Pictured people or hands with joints
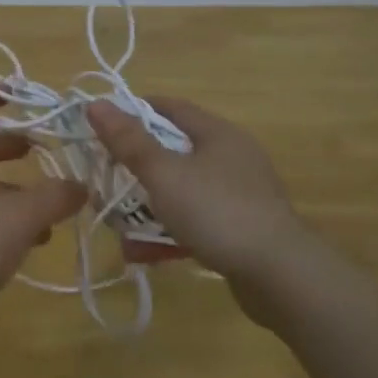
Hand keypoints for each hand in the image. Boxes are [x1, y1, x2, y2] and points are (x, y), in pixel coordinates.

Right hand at [87, 97, 311, 287]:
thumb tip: (96, 103)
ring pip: (183, 190)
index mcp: (217, 133)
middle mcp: (232, 156)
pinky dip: (170, 230)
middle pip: (175, 150)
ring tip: (117, 225)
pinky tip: (145, 253)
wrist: (281, 275)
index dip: (134, 111)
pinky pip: (197, 220)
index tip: (102, 127)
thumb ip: (129, 141)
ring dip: (149, 204)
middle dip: (137, 166)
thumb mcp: (164, 174)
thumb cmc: (218, 212)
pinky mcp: (243, 228)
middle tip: (105, 178)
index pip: (170, 107)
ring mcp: (240, 194)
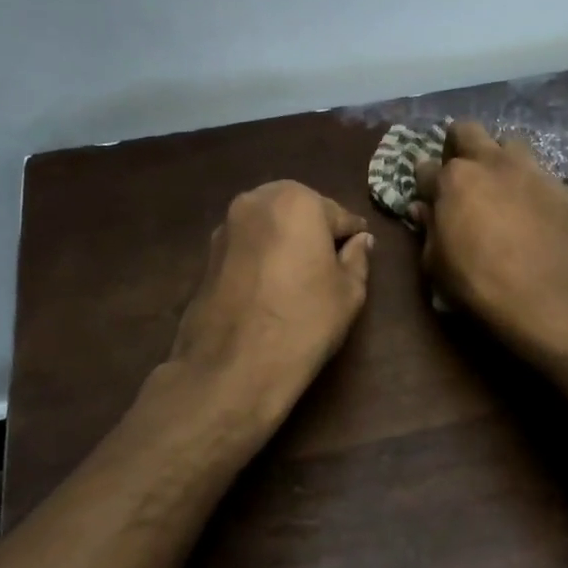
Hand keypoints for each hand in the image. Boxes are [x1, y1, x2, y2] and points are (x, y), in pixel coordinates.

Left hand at [167, 180, 373, 426]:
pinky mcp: (207, 253)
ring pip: (269, 226)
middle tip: (328, 267)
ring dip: (285, 242)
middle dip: (314, 232)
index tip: (358, 255)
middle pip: (298, 211)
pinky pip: (246, 245)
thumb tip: (360, 240)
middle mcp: (256, 201)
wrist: (233, 367)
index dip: (351, 237)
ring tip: (298, 279)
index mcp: (297, 200)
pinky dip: (261, 257)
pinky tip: (269, 288)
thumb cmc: (303, 322)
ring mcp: (225, 226)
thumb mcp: (348, 292)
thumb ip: (357, 258)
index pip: (338, 215)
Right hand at [411, 122, 567, 351]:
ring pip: (508, 144)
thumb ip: (429, 230)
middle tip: (460, 174)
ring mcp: (529, 170)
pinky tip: (529, 208)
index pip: (426, 167)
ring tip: (499, 185)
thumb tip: (423, 209)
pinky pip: (538, 172)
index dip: (424, 183)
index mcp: (453, 179)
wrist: (550, 299)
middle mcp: (490, 163)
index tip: (427, 196)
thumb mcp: (437, 265)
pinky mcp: (559, 186)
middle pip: (467, 131)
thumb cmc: (480, 285)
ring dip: (498, 158)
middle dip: (458, 145)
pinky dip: (527, 183)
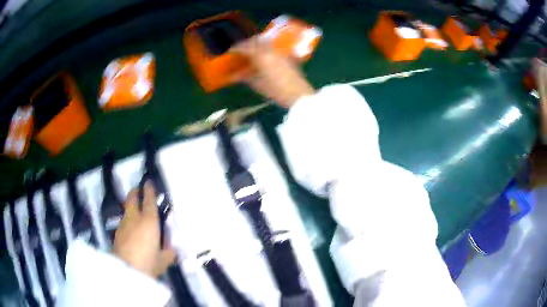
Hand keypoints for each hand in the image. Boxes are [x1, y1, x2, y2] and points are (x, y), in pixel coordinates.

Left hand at [113, 181, 175, 276]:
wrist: (126, 270)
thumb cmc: (149, 262)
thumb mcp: (164, 260)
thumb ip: (169, 252)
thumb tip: (172, 248)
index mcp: (149, 220)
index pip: (148, 199)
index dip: (149, 190)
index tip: (148, 182)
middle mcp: (134, 218)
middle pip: (132, 198)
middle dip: (135, 192)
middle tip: (138, 190)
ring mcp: (123, 224)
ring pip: (126, 210)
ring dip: (130, 207)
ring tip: (135, 212)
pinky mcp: (117, 233)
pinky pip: (123, 222)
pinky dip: (127, 221)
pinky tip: (130, 229)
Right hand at [230, 37, 314, 107]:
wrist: (299, 95)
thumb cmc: (277, 91)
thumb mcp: (258, 85)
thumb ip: (245, 77)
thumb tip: (233, 75)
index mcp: (262, 56)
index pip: (246, 47)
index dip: (237, 48)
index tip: (231, 51)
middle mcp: (271, 50)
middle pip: (256, 41)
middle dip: (246, 43)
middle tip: (240, 49)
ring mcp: (280, 51)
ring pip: (266, 42)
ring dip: (256, 43)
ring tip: (251, 50)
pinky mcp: (288, 56)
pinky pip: (273, 47)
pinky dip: (266, 47)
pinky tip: (264, 54)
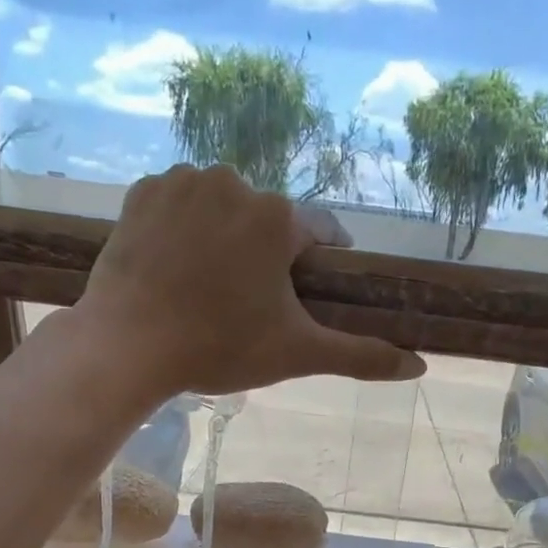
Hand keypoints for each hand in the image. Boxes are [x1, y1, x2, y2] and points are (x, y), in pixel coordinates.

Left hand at [75, 164, 424, 397]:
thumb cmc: (219, 348)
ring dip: (224, 238)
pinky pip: (179, 204)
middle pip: (267, 221)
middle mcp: (234, 181)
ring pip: (222, 209)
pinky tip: (176, 267)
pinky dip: (183, 228)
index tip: (310, 288)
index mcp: (277, 217)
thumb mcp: (297, 354)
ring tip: (209, 287)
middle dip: (266, 255)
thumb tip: (418, 366)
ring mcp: (183, 181)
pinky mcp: (142, 191)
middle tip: (249, 303)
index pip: (319, 232)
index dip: (319, 263)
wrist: (129, 346)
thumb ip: (360, 355)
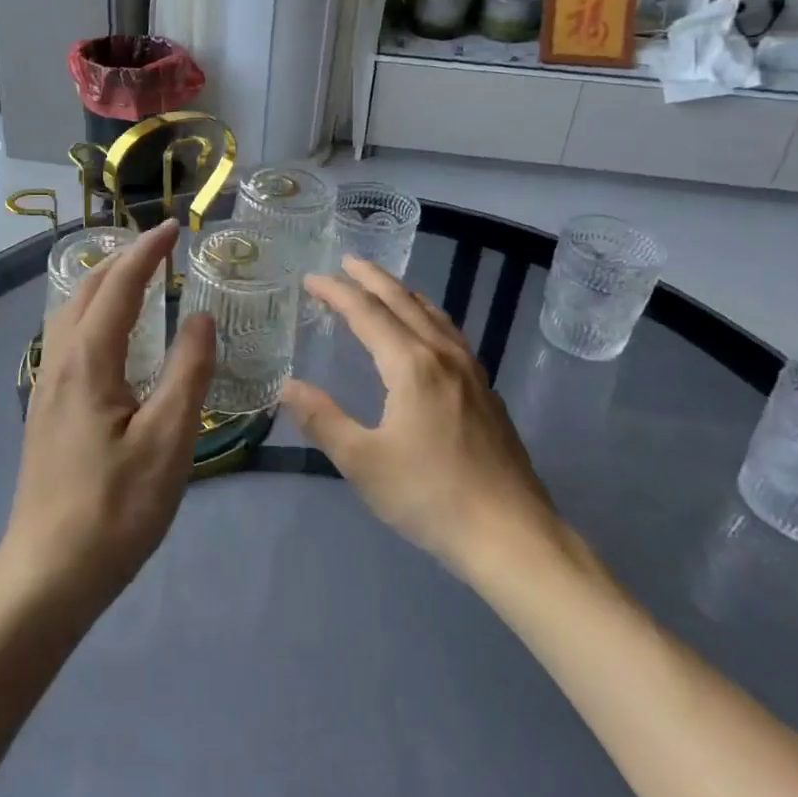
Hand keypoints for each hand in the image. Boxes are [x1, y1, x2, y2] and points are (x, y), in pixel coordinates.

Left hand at [0, 221, 214, 610]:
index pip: (119, 285)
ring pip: (71, 313)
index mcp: (88, 360)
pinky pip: (68, 338)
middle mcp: (60, 361)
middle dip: (122, 259)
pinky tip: (113, 336)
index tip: (175, 227)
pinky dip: (94, 313)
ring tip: (138, 278)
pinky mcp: (46, 409)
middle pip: (86, 290)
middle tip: (160, 246)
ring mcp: (46, 386)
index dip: (147, 251)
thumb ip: (188, 372)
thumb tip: (200, 316)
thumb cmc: (116, 508)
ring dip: (104, 284)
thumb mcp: (169, 440)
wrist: (48, 572)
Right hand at [281, 257, 569, 576]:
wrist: (510, 534)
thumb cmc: (429, 495)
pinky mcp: (485, 391)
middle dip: (372, 279)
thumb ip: (322, 419)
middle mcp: (442, 355)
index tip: (311, 279)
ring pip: (433, 314)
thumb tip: (287, 387)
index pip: (366, 313)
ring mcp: (471, 371)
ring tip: (384, 285)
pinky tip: (428, 331)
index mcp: (411, 365)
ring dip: (403, 293)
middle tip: (347, 262)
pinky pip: (450, 333)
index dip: (336, 292)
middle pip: (403, 302)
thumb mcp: (362, 462)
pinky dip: (428, 315)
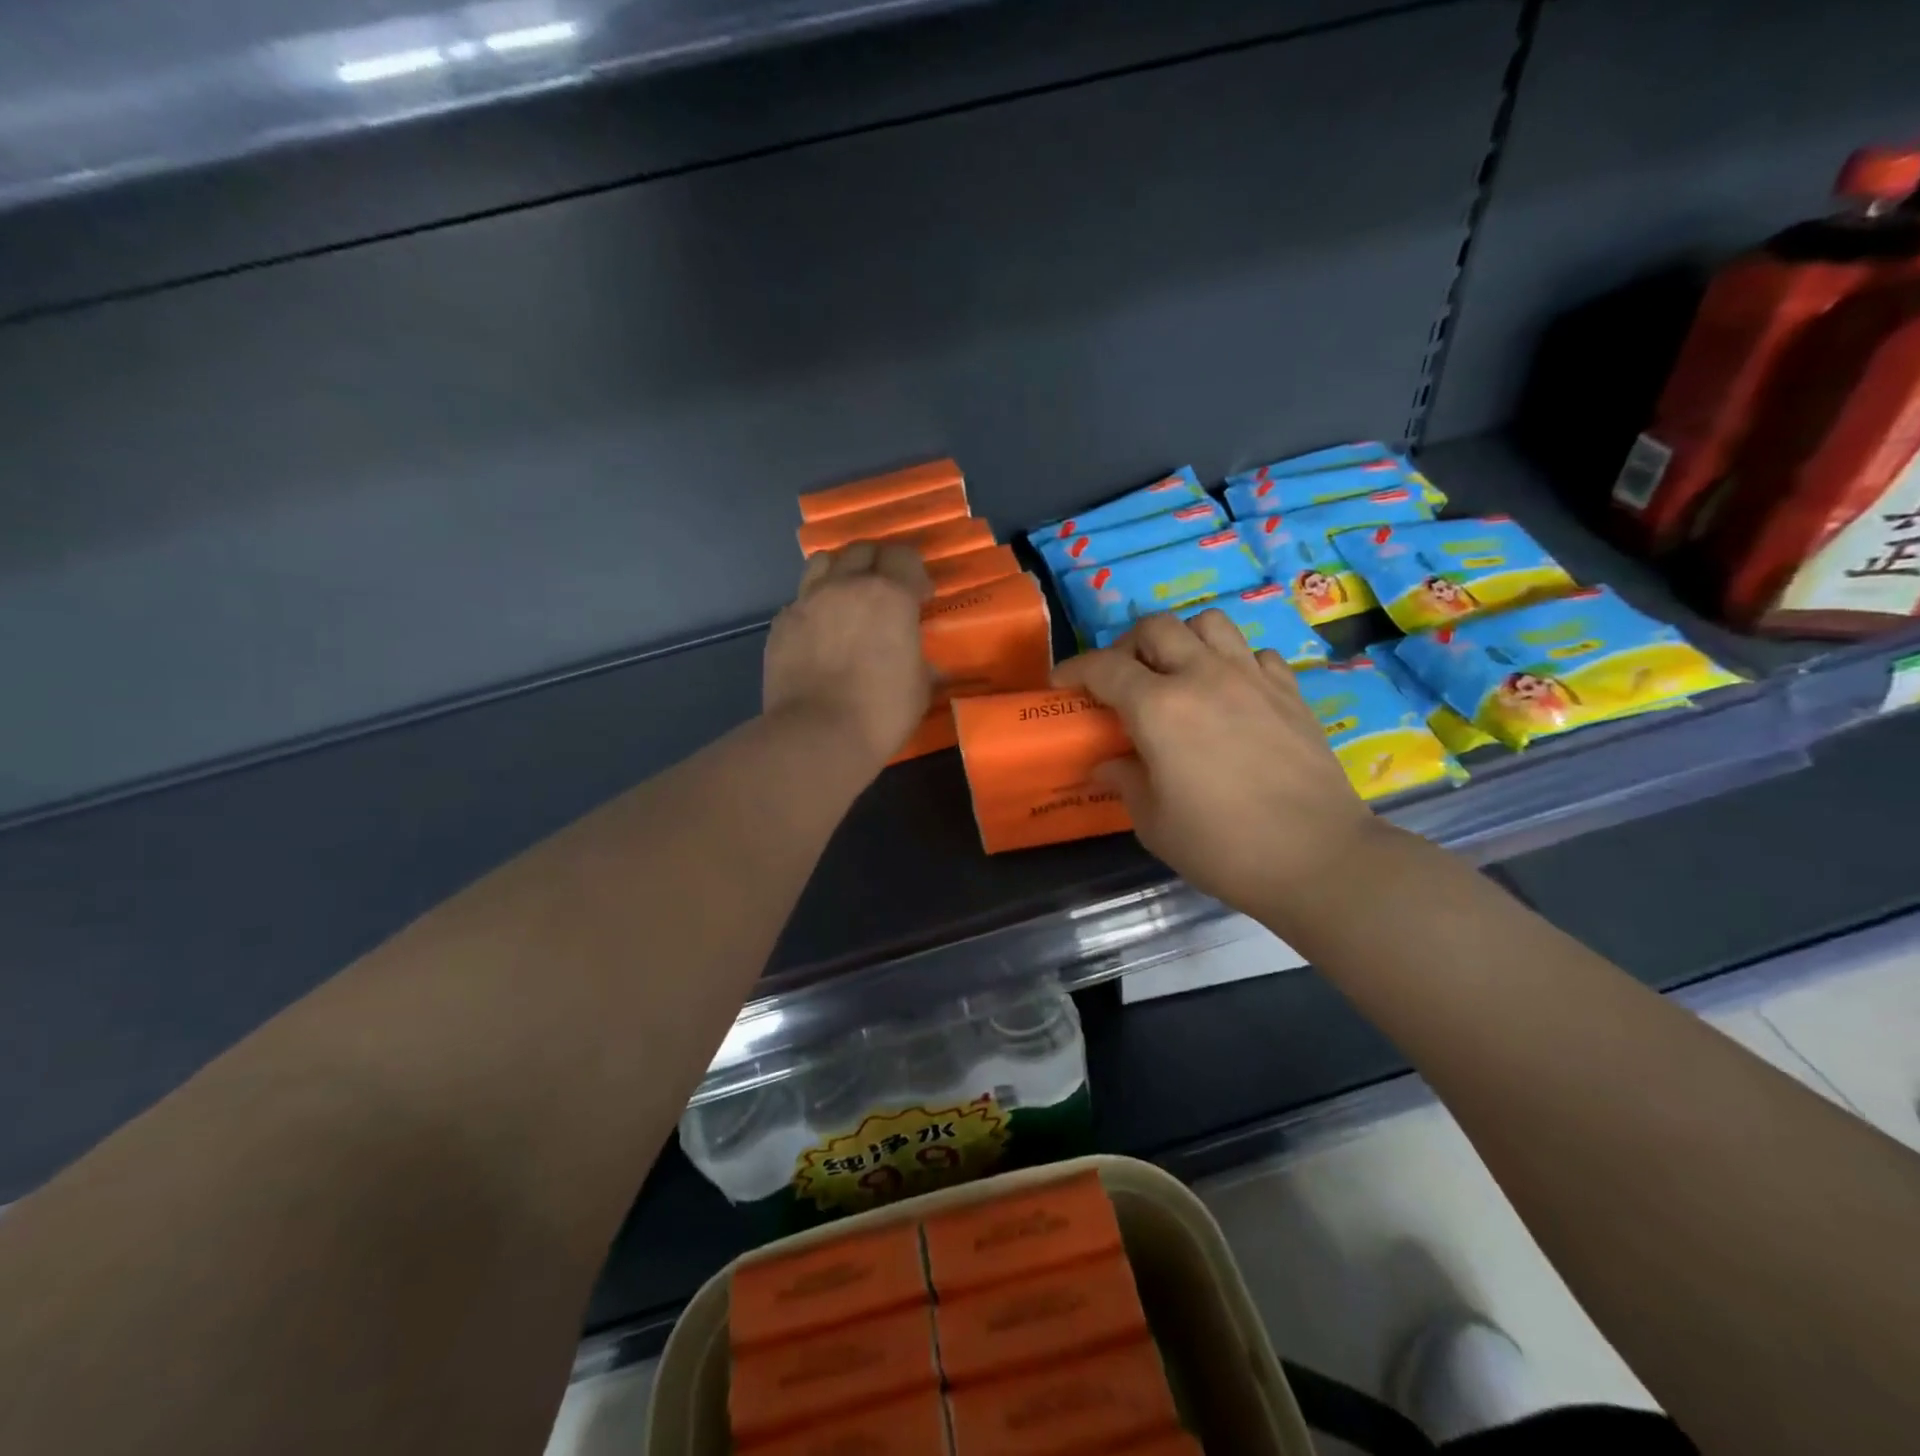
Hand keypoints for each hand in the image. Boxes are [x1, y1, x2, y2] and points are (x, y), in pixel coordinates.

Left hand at [764, 541, 933, 767]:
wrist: (816, 736)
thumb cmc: (881, 712)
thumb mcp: (919, 687)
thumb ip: (919, 660)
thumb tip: (920, 660)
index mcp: (889, 595)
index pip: (904, 555)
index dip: (915, 572)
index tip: (920, 597)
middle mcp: (846, 586)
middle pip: (862, 549)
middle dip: (878, 563)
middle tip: (885, 592)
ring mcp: (807, 601)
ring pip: (823, 562)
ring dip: (840, 572)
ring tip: (846, 599)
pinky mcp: (780, 624)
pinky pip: (800, 599)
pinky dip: (813, 606)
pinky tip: (819, 632)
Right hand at [1052, 611, 1390, 925]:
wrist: (1318, 859)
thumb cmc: (1223, 847)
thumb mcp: (1154, 824)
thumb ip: (1125, 782)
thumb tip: (1107, 763)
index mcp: (1159, 709)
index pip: (1104, 668)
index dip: (1075, 670)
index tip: (1062, 683)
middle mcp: (1203, 677)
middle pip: (1156, 627)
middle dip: (1127, 646)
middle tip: (1122, 680)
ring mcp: (1252, 678)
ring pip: (1209, 623)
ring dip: (1183, 640)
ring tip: (1178, 673)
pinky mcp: (1290, 691)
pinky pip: (1255, 653)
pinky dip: (1234, 661)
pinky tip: (1231, 693)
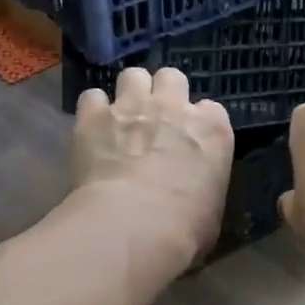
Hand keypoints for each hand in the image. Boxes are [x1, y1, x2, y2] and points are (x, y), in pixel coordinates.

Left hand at [73, 68, 233, 262]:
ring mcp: (132, 107)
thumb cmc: (184, 228)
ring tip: (123, 117)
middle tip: (156, 118)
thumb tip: (194, 197)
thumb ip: (203, 188)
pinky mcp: (93, 117)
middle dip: (164, 93)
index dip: (199, 122)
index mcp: (212, 130)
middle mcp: (174, 108)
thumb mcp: (211, 210)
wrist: (134, 225)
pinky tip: (92, 129)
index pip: (211, 110)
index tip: (190, 140)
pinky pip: (92, 97)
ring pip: (133, 75)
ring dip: (129, 92)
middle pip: (172, 78)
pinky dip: (93, 110)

**Task to complete:**
Omit the pictures. Print, word for word, the lines from the beginning of the entries above through the line that holds "pinky pip: (123, 222)".

**Answer space:**
Hand keypoints for each hand in the image. Boxes are [x1, y1, x2, y2] and points are (x, y), in pixel coordinates.

Right hand at [87, 97, 311, 287]:
thumb tip: (96, 103)
ring pip: (183, 190)
index mcp: (217, 133)
middle mcp: (232, 156)
pinky dip: (170, 230)
middle pip: (175, 150)
ring tip: (117, 225)
pinky tip: (145, 253)
wrist: (281, 275)
index dip: (134, 111)
pinky pip: (197, 220)
index tip: (102, 127)
thumb ip: (129, 141)
ring dip: (149, 204)
middle dip: (137, 166)
thumb mcp: (164, 174)
thumb cmc: (218, 212)
pinky mcp: (243, 228)
middle tip: (105, 178)
index pip: (170, 107)
ring mcp: (240, 194)
Hand keypoints for each hand in the image. Boxes are [x1, y1, x2, y2] and points are (x, y), in pixel coordinates.

Left hand at [167, 180, 373, 426]:
pinky mcp: (207, 253)
ring pip: (269, 226)
middle tip: (328, 267)
ring dip: (285, 242)
middle dip: (314, 232)
index tip: (358, 255)
middle pip: (298, 211)
pinky pip: (246, 245)
thumb tip: (360, 240)
middle mcp: (256, 201)
wrist: (233, 367)
index dip: (351, 237)
ring tip: (298, 279)
index mcp: (297, 200)
pinky dip: (261, 257)
pinky tip: (269, 288)
thumb cmc: (303, 322)
ring mcp: (225, 226)
thumb mcp: (348, 292)
thumb ip: (357, 258)
index pip: (338, 215)
Right hand at [411, 122, 567, 351]:
ring pip: (508, 144)
thumb ip: (429, 230)
middle tip: (460, 174)
ring mcp: (529, 170)
pinky tip: (529, 208)
index pip: (426, 167)
ring tip: (499, 185)
thumb tip: (423, 209)
pinky pip: (538, 172)
index dip: (424, 183)
index mcp: (453, 179)
wrist: (550, 299)
middle mcp: (490, 163)
index tip: (427, 196)
thumb mcp: (437, 265)
pinky mcp: (559, 186)
middle pip: (467, 131)
thumb cmc: (480, 285)
ring dip: (498, 158)
middle dip: (458, 145)
pinky dip: (527, 183)
Hand keypoints for each hand in the image. Boxes are [x1, y1, x2, y2] and points are (x, y), in pixel coordinates.

Left hand at [113, 181, 175, 276]:
wrist: (126, 270)
thumb cmc: (149, 262)
thumb mcp: (164, 260)
thumb ip: (169, 252)
thumb tip: (172, 248)
index mcp: (149, 220)
index pip: (148, 199)
index dip: (149, 190)
index tip: (148, 182)
middle mcp: (134, 218)
middle pip: (132, 198)
middle dip: (135, 192)
middle tip: (138, 190)
ring mcp: (123, 224)
ring pip: (126, 210)
ring dip: (130, 207)
ring tip: (135, 212)
pinky mcp: (117, 233)
pinky pip: (123, 222)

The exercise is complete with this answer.